We’re fascinated by moral questions.   There are many situations where there isn’t a clear answer, and the less clear, the more interesting.   And then there’s the power issue — if your own morality is offended, do you have the ability and will to impose your own values on others and accept the consequences?

That’s interesting stuff.

Almost any science fiction of any quality that involves aliens has elements of this conflict.   Sometimes it’s humans in conflict over whether to impose our morality on aliens, or vice versa.   Or simply the conflict that ensues once the decision has been made.   One of the reasons Westerners could be so inhuman to other peoples was extreme racism — the others weren’t human, so the same morality didn’t have to apply.   In the case of aliens, that is litterally true.   In science fiction, all characters are perceived as human, emotionally perceived, even when they are anything but.   It’s a mind trip to explore what the other can be like, to identify with that other.

This theme is never going to go away.   For tribal creatures like oursleves, we will be unlikely to set aside this conflict, and explorations will remain endlessly fascinating.

So you get a large fraction of the hundreds of Star Trek episodes dealing with this, and ten episodes of Stargate: SG1, and a major theme of the Battlestar Galactica reboot (are cylons essentially worthy of treatment as people or are they glorified toasters?), in our science fiction.   Avatar is a simpler version of some of those, but it did bring in over a billion dollars, and it wasn’t just the great special effects.

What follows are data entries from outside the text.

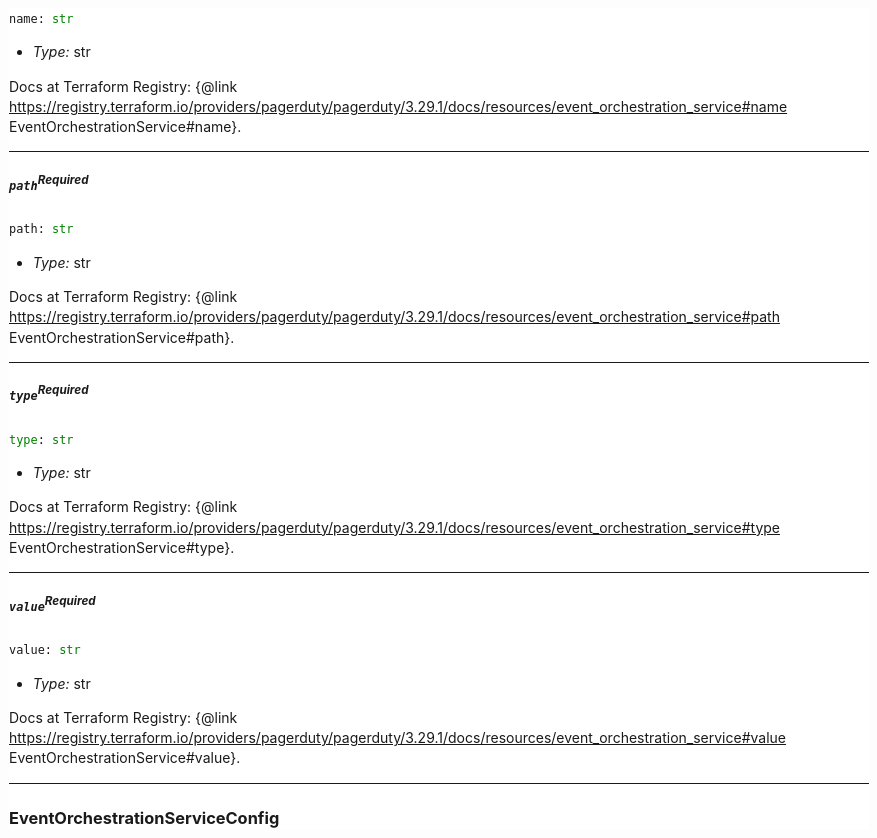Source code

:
 ```python
name: str
```

- *Type:* str

Docs at Terraform Registry: {@link https://registry.terraform.io/providers/pagerduty/pagerduty/3.29.1/docs/resources/event_orchestration_service#name EventOrchestrationService#name}.

---

##### `path`<sup>Required</sup> <a name="path" id="@cdktf/provider-pagerduty.eventOrchestrationService.EventOrchestrationServiceCatchAllActionsVariable.property.path"></a>

```python
path: str
```

- *Type:* str

Docs at Terraform Registry: {@link https://registry.terraform.io/providers/pagerduty/pagerduty/3.29.1/docs/resources/event_orchestration_service#path EventOrchestrationService#path}.

---

##### `type`<sup>Required</sup> <a name="type" id="@cdktf/provider-pagerduty.eventOrchestrationService.EventOrchestrationServiceCatchAllActionsVariable.property.type"></a>

```python
type: str
```

- *Type:* str

Docs at Terraform Registry: {@link https://registry.terraform.io/providers/pagerduty/pagerduty/3.29.1/docs/resources/event_orchestration_service#type EventOrchestrationService#type}.

---

##### `value`<sup>Required</sup> <a name="value" id="@cdktf/provider-pagerduty.eventOrchestrationService.EventOrchestrationServiceCatchAllActionsVariable.property.value"></a>

```python
value: str
```

- *Type:* str

Docs at Terraform Registry: {@link https://registry.terraform.io/providers/pagerduty/pagerduty/3.29.1/docs/resources/event_orchestration_service#value EventOrchestrationService#value}.

---

### EventOrchestrationServiceConfig <a name="EventOrchestrationServiceConfig" id="@cdktf/provider-pagerduty.eventOrchestrationService.EventOrchestrationServiceConfig"></a>
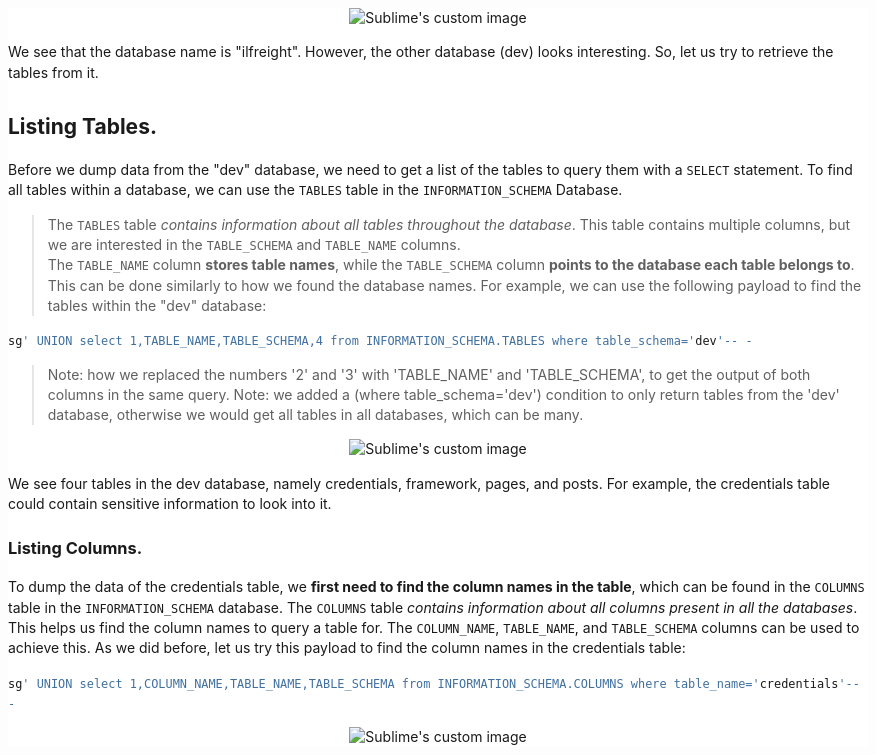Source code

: <p align="center">
  <img src="https://github.com/alejandro-pentest/Hacking-Web/assets/161533623/a10d0f5d-84f8-4071-9184-91dea7db017f" width="600" alt="Sublime's custom image"/>
</p>



We see that the database name is "ilfreight". However, the other database (dev) looks interesting. So, let us try to retrieve the tables from it.


## Listing Tables.

Before we dump data from the "dev" database, we need to get a list of the tables to query them with a `SELECT` statement. To find all tables within a database, we can use the `TABLES` table in the 
`INFORMATION_SCHEMA` Database.
> The `TABLES` table _contains information about all tables throughout the database_. This table contains multiple columns, but we are interested in the `TABLE_SCHEMA` and `TABLE_NAME` columns.<br />
> The `TABLE_NAME` column __stores table names__, while the `TABLE_SCHEMA` column __points to the database each table belongs to__. This can be done similarly to how we found the database names.
For example, we can use the following payload to find the tables within the "dev" database:
```sql
sg' UNION select 1,TABLE_NAME,TABLE_SCHEMA,4 from INFORMATION_SCHEMA.TABLES where table_schema='dev'-- -
```
> Note: how we replaced the numbers '2' and '3' with 'TABLE_NAME' and 'TABLE_SCHEMA', to get the output of both columns in the same query.
> Note: we added a (where table_schema='dev') condition to only return tables from the 'dev' database, otherwise we would get all tables in all databases, which can be many.

<p align="center">
  <img src="https://github.com/alejandro-pentest/Hacking-Web/assets/161533623/71b644dc-15cc-4f0f-b7e7-bc0e7c992849" width="600" alt="Sublime's custom image"/>
</p>

We see four tables in the dev database, namely credentials, framework, pages, and posts. For example, the credentials table could contain sensitive information to look into it.


### Listing Columns.
To dump the data of the credentials table, we __first need to find the column names in the table__, which can be found in the `COLUMNS` table in the `INFORMATION_SCHEMA` database. 
The `COLUMNS` table _contains information about all columns present in all the databases_. This helps us find the column names to query a table for. The `COLUMN_NAME`, `TABLE_NAME`, and `TABLE_SCHEMA`
columns can be used to achieve this. As we did before, let us try this payload to find the column names in the credentials table:

```sql
sg' UNION select 1,COLUMN_NAME,TABLE_NAME,TABLE_SCHEMA from INFORMATION_SCHEMA.COLUMNS where table_name='credentials'-- -
```

<p align="center">
  <img src="https://github.com/alejandro-pentest/Hacking-Web/assets/161533623/101f99a8-fc84-4e11-ad38-cca778ebf851" width="600" alt="Sublime's custom image"/>
</p>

Cultural relativism, especially in the extreme form that involves aliens who may indeed hold a valid morality very different from our own, is fundamentally an intellectual exercise.   One must set aside feelings to embrace it, and strive to see things from an alien viewpoint.   The absolute sense of right and wrong comes from our feelings, and is strong and visceral — fundamentally human.   It’s the heart vs. the mind, an ancient conflict with infinite dimensions for humans with our bicameral minds that rely on the interplay of these to reach decisions about how to act.

So even if a particular episode of Star Trek or Stargate is sort of stupid, themes of morality can hold us enthralled enough to watch to the end.